Notre pays, le Sénégal, a toujours été réputé pour son culte du dialogue et de la paix entre les peuples. Le président Senghor a fait de ces préceptes l’armature de son offre théorique en mettant en avant les concepts de dialogue des cultures et des civilisations, de dialogue islamophobe-chrétien, de dialogue israélo-arabe, comme socles de la civilisation de l’Universel. Même si le dialogue politique intérieur a souvent fait défaut sous son magistère, il fût quelque part contrebalancé par la force du code sociétal de paix et de cordialité qui empreint les relations entre Sénégalais.

La répression senghorienne fût en effet implacable vis-à-vis de son opposition, du PRA/Sénégal, qui enregistra plusieurs morts lors de la manifestation des ex-Allées du Centenaire, jusqu’au PAI entré en clandestinité en passant par les étudiants engagés dans la lutte contre le néocolonialisme qui eurent à payer un lourd tribut en termes de morts, d’emprisonnements, d’enrôlements forcés dans l’armée durant la période 1968/1971.

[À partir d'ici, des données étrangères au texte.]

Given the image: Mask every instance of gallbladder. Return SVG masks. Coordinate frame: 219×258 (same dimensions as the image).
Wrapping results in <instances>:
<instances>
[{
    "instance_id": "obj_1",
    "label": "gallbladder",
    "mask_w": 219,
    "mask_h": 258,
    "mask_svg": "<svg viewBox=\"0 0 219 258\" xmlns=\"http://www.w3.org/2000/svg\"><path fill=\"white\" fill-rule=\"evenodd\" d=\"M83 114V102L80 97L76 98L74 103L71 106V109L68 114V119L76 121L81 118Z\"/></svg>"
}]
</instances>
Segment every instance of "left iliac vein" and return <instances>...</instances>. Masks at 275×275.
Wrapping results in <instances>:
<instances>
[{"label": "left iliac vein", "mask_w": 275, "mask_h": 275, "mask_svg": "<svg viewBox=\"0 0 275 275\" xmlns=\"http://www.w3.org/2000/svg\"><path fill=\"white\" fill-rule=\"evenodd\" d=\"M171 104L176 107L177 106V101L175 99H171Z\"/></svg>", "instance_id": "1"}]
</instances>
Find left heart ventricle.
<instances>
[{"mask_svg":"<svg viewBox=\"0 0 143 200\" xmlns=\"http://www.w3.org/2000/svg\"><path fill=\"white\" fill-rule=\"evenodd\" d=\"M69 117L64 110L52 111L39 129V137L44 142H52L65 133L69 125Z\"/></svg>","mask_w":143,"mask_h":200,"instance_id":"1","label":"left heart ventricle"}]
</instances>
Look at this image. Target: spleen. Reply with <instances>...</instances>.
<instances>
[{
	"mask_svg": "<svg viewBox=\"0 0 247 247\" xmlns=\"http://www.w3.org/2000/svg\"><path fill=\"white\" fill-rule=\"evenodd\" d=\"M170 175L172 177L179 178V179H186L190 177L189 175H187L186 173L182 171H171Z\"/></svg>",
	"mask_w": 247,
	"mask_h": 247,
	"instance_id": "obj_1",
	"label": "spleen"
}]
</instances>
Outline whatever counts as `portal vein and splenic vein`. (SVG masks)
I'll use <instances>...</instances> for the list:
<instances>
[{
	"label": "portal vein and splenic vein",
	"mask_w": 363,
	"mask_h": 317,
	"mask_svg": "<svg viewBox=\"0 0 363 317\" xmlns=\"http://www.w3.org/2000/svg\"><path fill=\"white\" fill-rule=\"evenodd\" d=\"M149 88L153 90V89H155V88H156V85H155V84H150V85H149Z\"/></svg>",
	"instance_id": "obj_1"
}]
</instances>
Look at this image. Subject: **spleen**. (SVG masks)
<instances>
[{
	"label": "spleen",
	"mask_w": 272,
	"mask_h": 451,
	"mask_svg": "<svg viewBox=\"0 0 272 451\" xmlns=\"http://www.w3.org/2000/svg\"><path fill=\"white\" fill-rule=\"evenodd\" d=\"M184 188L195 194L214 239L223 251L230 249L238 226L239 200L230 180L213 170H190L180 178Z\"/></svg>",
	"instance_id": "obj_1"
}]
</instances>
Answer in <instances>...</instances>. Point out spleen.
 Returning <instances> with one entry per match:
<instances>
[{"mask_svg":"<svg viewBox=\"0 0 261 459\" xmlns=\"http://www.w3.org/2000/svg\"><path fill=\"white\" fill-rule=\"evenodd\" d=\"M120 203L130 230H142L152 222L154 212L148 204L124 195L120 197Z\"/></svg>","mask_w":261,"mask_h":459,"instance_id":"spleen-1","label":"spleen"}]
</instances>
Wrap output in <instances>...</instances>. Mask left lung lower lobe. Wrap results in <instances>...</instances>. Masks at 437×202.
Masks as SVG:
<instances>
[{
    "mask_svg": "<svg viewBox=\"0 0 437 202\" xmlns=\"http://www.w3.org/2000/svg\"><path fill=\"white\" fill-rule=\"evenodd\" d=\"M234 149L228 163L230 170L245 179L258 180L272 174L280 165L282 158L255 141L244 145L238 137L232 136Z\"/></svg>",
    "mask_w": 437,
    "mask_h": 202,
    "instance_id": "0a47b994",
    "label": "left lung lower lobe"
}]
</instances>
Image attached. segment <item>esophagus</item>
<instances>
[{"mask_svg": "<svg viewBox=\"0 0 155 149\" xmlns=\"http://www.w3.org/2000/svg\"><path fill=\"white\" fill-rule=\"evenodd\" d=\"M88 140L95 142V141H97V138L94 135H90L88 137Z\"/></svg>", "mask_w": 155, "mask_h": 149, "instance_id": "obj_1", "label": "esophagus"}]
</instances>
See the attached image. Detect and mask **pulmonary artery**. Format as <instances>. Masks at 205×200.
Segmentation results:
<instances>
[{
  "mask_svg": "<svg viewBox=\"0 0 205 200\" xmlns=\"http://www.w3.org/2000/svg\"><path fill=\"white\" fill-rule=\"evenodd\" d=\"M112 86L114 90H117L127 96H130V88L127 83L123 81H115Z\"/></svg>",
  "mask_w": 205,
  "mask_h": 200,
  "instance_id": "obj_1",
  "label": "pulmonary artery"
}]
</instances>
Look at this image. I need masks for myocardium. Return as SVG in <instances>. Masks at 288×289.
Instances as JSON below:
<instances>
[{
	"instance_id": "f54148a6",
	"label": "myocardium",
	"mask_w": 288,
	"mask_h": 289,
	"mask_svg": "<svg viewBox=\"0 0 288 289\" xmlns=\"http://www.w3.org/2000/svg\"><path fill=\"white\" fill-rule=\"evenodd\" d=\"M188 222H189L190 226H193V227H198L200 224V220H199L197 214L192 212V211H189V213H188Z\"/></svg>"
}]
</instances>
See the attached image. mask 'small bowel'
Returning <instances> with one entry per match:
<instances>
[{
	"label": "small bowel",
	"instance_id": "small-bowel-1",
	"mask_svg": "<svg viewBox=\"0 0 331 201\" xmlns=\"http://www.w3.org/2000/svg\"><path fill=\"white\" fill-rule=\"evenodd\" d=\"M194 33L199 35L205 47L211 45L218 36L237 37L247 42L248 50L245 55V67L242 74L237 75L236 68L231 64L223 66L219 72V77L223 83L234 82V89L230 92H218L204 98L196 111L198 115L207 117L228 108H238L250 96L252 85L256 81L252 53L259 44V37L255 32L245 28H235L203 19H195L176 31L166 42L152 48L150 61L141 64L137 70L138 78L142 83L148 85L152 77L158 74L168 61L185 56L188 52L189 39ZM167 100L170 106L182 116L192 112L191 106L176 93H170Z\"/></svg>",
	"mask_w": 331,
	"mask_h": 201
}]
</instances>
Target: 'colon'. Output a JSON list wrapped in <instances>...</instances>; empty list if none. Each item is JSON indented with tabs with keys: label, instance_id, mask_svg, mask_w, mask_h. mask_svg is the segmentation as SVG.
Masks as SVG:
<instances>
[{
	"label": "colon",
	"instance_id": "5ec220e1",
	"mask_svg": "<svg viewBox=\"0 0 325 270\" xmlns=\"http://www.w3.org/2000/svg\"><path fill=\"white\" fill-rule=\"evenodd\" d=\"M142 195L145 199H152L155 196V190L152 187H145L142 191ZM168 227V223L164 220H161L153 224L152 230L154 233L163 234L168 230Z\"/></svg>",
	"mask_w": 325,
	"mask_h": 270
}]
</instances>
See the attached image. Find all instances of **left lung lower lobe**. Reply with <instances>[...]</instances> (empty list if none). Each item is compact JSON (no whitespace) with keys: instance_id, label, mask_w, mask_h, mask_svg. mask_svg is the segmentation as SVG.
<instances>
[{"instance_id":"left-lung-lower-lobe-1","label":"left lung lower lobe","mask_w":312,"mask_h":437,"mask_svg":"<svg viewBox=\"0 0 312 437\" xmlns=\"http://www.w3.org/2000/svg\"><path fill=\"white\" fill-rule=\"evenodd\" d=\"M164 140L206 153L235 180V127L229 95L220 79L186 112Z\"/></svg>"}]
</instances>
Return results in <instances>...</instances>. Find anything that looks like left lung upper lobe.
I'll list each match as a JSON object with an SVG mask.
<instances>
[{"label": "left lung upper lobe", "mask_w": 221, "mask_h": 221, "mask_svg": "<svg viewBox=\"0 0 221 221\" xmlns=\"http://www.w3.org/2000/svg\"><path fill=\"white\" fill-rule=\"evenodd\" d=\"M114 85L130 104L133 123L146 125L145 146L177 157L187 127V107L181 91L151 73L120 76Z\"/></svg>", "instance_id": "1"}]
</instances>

Après 10 années de parti unique ou unifié, soit de l’absorption du PRA/Sénégal en 1966, à 1976, date de son entrée à l’Internationale socialiste, Senghor s’est résolu à revenir au multipartisme qui prévalait au lendemain de notre indépendance. Il lui fallait en effet s’aligner sur les standards démocratiques exigés pour pouvoir adhérer à cette organisation qu’est l’Internationale socialiste.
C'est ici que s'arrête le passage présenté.